I noticed this morning when I weighed myself that I’ve finally managed to shed my surplus kilos of retained water and substantially reduced further my percentage of body fat. My nutritionist is going to be delighted. Maybe the weight loss is coming home to roost and finally benefiting my power to weight ratio. I certainly hope so. However, now is not the time to become complacent. No, indeed, I need to press on with those final stubborn kilos to be ready for the start of next season.

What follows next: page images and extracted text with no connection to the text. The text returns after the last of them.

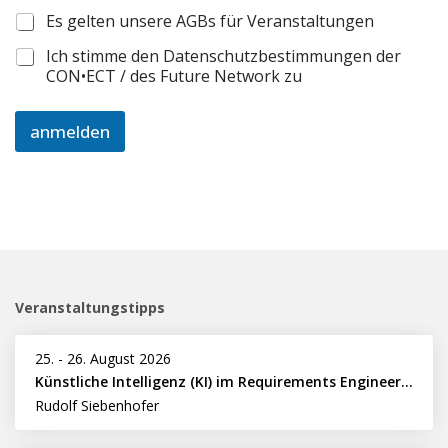
Es gelten unsere AGBs für Veranstaltungen
Ich stimme den Datenschutzbestimmungen der
CON•ECT / des Future Network zu
anmelden
Veranstaltungstipps
25.
-
26. August 2026
Künstliche Intelligenz (KI) im Requirements Engineering erfolgreich einsetzen
Rudolf Siebenhofer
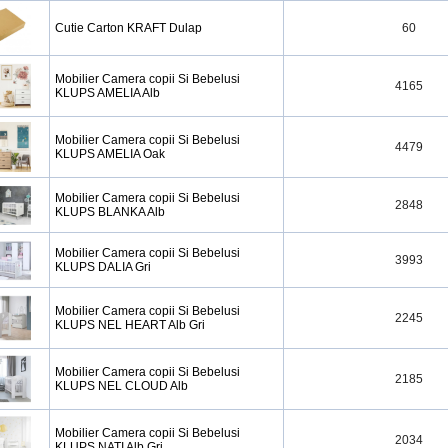
Cutie Carton KRAFT Dulap
60
Mobilier Camera copii Si Bebelusi
4165
KLUPS AMELIA Alb
Mobilier Camera copii Si Bebelusi
4479
KLUPS AMELIA Oak
Mobilier Camera copii Si Bebelusi
2848
KLUPS BLANKA Alb
Mobilier Camera copii Si Bebelusi
3993
KLUPS DALIA Gri
Mobilier Camera copii Si Bebelusi
2245
KLUPS NEL HEART Alb Gri
Mobilier Camera copii Si Bebelusi
2185
KLUPS NEL CLOUD Alb
Mobilier Camera copii Si Bebelusi
2034
KLUPS NATI Alb Gri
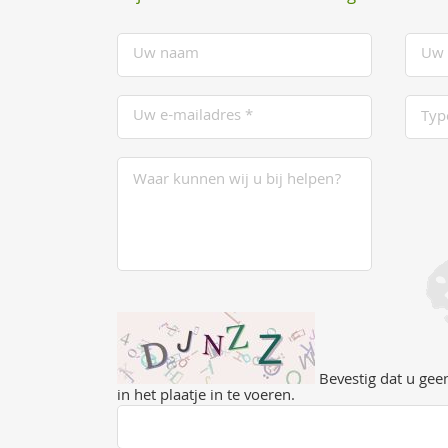
Bevestig dat u geen
in het plaatje in te voeren.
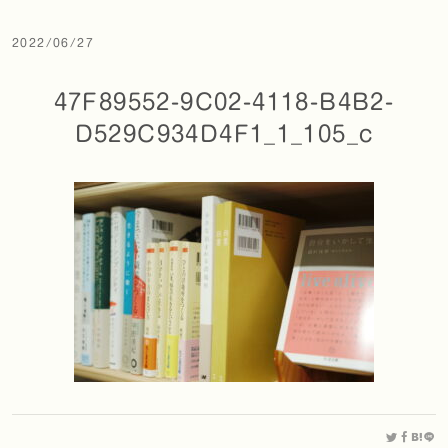
2022/06/27
47F89552-9C02-4118-B4B2-
D529C934D4F1_1_105_c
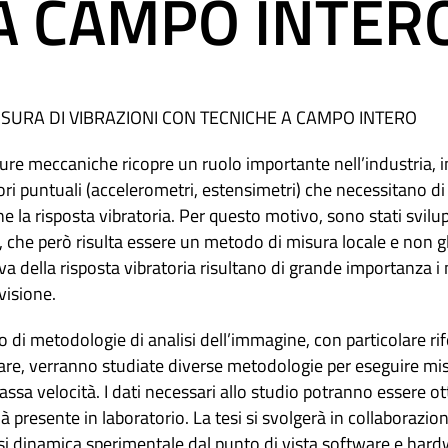
A CAMPO INTER
MISURA DI VIBRAZIONI CON TECNICHE A CAMPO INTERO
ure meccaniche ricopre un ruolo importante nell’industria, in
ori puntuali (accelerometri, estensimetri) che necessitano d
arne la risposta vibratoria. Per questo motivo, sono stati svil
, che però risulta essere un metodo di misura locale e non g
va della risposta vibratoria risultano di grande importanza 
visione.
io di metodologie di analisi dell’immagine, con particolare ri
olare, verranno studiate diverse metodologie per eseguire mi
ssa velocità. I dati necessari allo studio potranno essere ot
à presente in laboratorio. La tesi si svolgerà in collaborazi
isi dinamica sperimentale dal punto di vista software e har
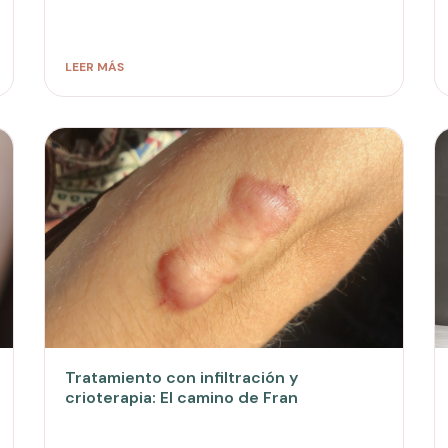
LEER MÁS
Tratamiento con infiltración y
crioterapia: El camino de Fran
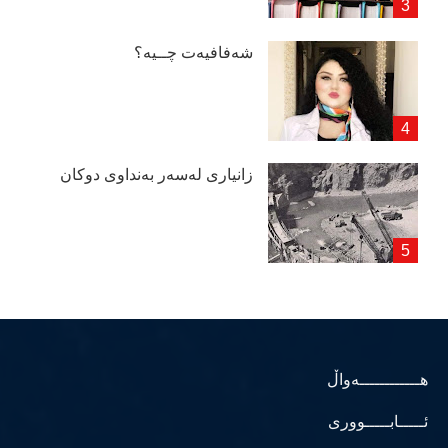
شەفافیەت چــیە؟
زانیاری لەسەر بەنداوی دوكان
هــــــــــــەواڵ
ئـــــابـــــووری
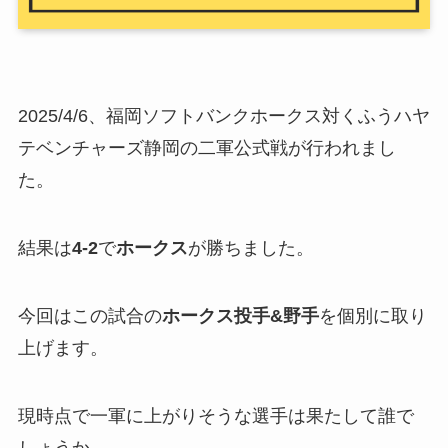
2025/4/6、福岡ソフトバンクホークス対くふうハヤ
テベンチャーズ静岡の二軍公式戦が行われまし
た。
結果は
4-2
で
ホークス
が勝ちました。
今回はこの試合の
ホークス投手&野手
を個別に取り
上げます。
現時点で一軍に上がりそうな選手は果たして誰で
しょうか。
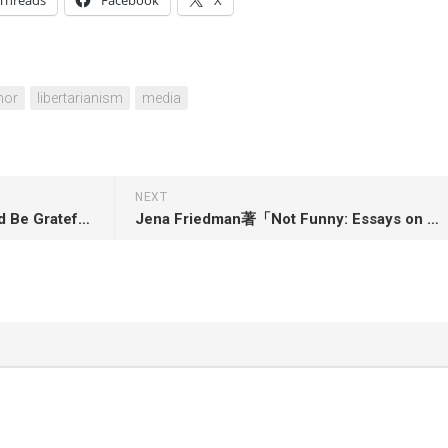
Threads
Facebook
X
mor
libertarianism
media
NEXT
Angela Tucker著「”You Should Be Grateful”: Stories of Race, Identity, and Transracial Adoption」
Jena Friedman著「Not Funny: Essays on Life, Comedy, Culture, Et Cetera」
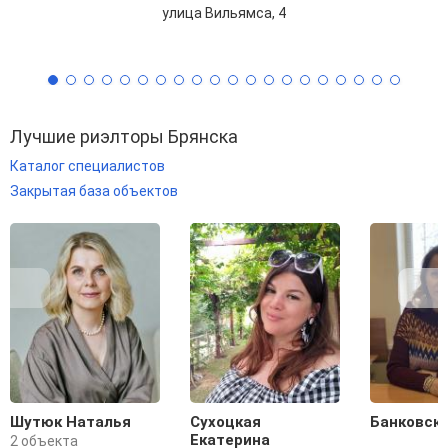
улица Вильямса, 4
Лучшие риэлторы Брянска
Каталог специалистов
Закрытая база объектов
Шутюк Наталья
Сухоцкая
Банковск
Екатерина
2 объекта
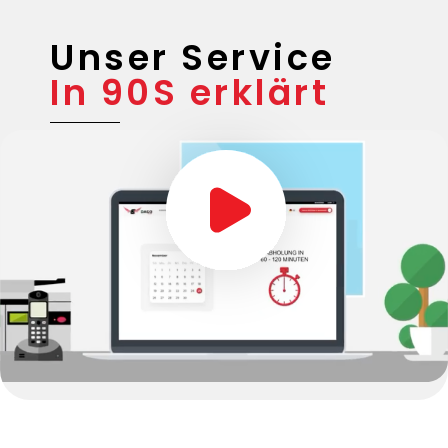
Unser Service
In 90S erklärt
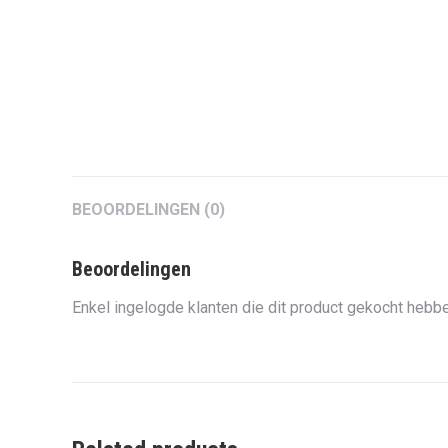
BEOORDELINGEN (0)
Beoordelingen
Enkel ingelogde klanten die dit product gekocht hebbe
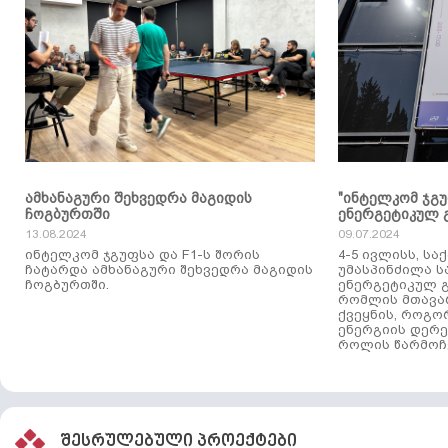
ამხანაგური შეხვედრა მაგიდის
"ინტელკომ ჯგ
ჩოგბურთში
ენერგეტიკულ 
13.08.2024
09.07.2024
ინტელკომ ჯგუფსა და F1-ს შორის
4-5 ივლისს, ს
ჩატარდა ამხანაგური შეხვედრა მაგიდის
უმასპინძილა 
ჩოგბურთში.
ენერგეტიკულ გ
რომლის მთავა
ქვეყნის, როგო
ენერგიის დერე
როლის წარმოჩე
შესრულებული პროექტები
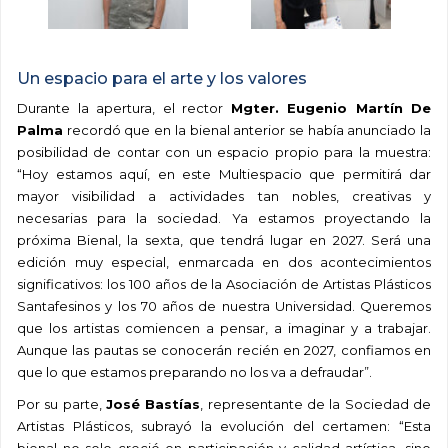
Un espacio para el arte y los valores
Durante la apertura, el rector
Mgter. Eugenio Martín De
Palma
recordó que en la bienal anterior se había anunciado la
posibilidad de contar con un espacio propio para la muestra:
“Hoy estamos aquí, en este Multiespacio que permitirá dar
mayor visibilidad a actividades tan nobles, creativas y
necesarias para la sociedad. Ya estamos proyectando la
próxima Bienal, la sexta, que tendrá lugar en 2027. Será una
edición muy especial, enmarcada en dos acontecimientos
significativos: los 100 años de la Asociación de Artistas Plásticos
Santafesinos y los 70 años de nuestra Universidad. Queremos
que los artistas comiencen a pensar, a imaginar y a trabajar.
Aunque las pautas se conocerán recién en 2027, confiamos en
que lo que estamos preparando no los va a defraudar”.
Por su parte,
José Bastías
, representante de la Sociedad de
Artistas Plásticos, subrayó la evolución del certamen: “Esta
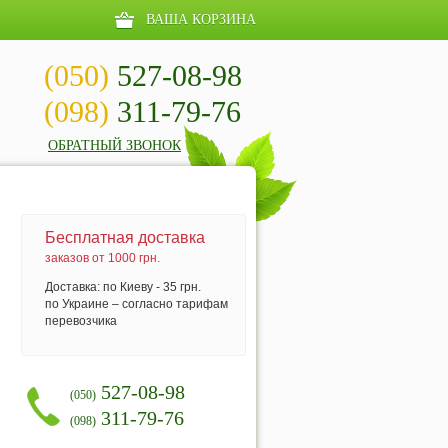
ВАША КОРЗИНА
(050)
527-08-98
(098)
311-79-76
ОБРАТНЫЙ ЗВОНОК
Бесплатная доставка
заказов от 1000 грн.
Доставка: по Киеву - 35 грн.
по Украине – согласно тарифам
перевозчика
527-08-98
(050)
311-79-76
(098)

Training over I returned home by way of La Gaude, a quick descent I know well and where I rarely need to apply the brakes. As I took a series of bends leading to La Gaude I felt my front tyre start to slip from underneath me as it came into contact with a load of sand on the road; frequently a sign of a diesel or oil spill. I find that incidents such as these seem to take place in slow motion. The trick is not to panic and quickly think through your options. I was descending at around 50km/hr so we were looking at probably leaving skin on the road. However, of more pressing concern was the large vehicle right on my tail which had been unable to overtake due to the flow of oncoming traffic. It’s likely, if I’d fallen, that he would have run straight over me. This wouldn’t have been a good option for either me, or my beloved BMC I. In a move I’d like to describe as Saganesque, I quickly pulled upwards on the handlebars and righted myself. I wobbled alarmingly but both of us remained upright. It was clear that I’d given the driver of the large black SUV behind me a bit of a scare took as he mimed wiping his brow at me through the open window and applauded my bike handling skills – I wish – more a highly developed sense of preservation.
Once safely home, showered and ready for more of those delicious rice cakes, I finally got around to reading yesterday’s newspaper. I noted that a new race had taken place over the week end: the 1st GP des Commercants (shopkeepers). An ITT held on my favourite Col de Vence. My faithful readers will know that I’ve only recently managed to consistently crack 60 mins for my ascent of this venerable climb. To put this in context, my friends in the professional peloton do it in under 22 minutes as part of a training ride! The winner, who comes from Aix and therefore wouldn’t have been too familiar with the climb, did it in 24′ 24″ and won a prize of Euros 800. Not too shabby for a morning’s effort.
Twenty-five of the eighty entrants took less than 30 minutes to complete the ascent. The oldest entrant, a gentleman aged 74 years young, did it in 37’46”, a very impressive time. The fastest lady, a local rider, who is half my age and easily weighs 20kg less than me, did it in 33’23”. So there’s no fear of me beating her when I enter the race next year. With all these impressive times being recorded you might wonder why I’m even considering taking part next year. It’s quite simple. The slowest person took 67′, so I wouldn’t (for once) be the Lanterne Rouge. I need a challenge for next year and, I’ve decided, this nicely fits the bill. Better pass on the good news to my coach.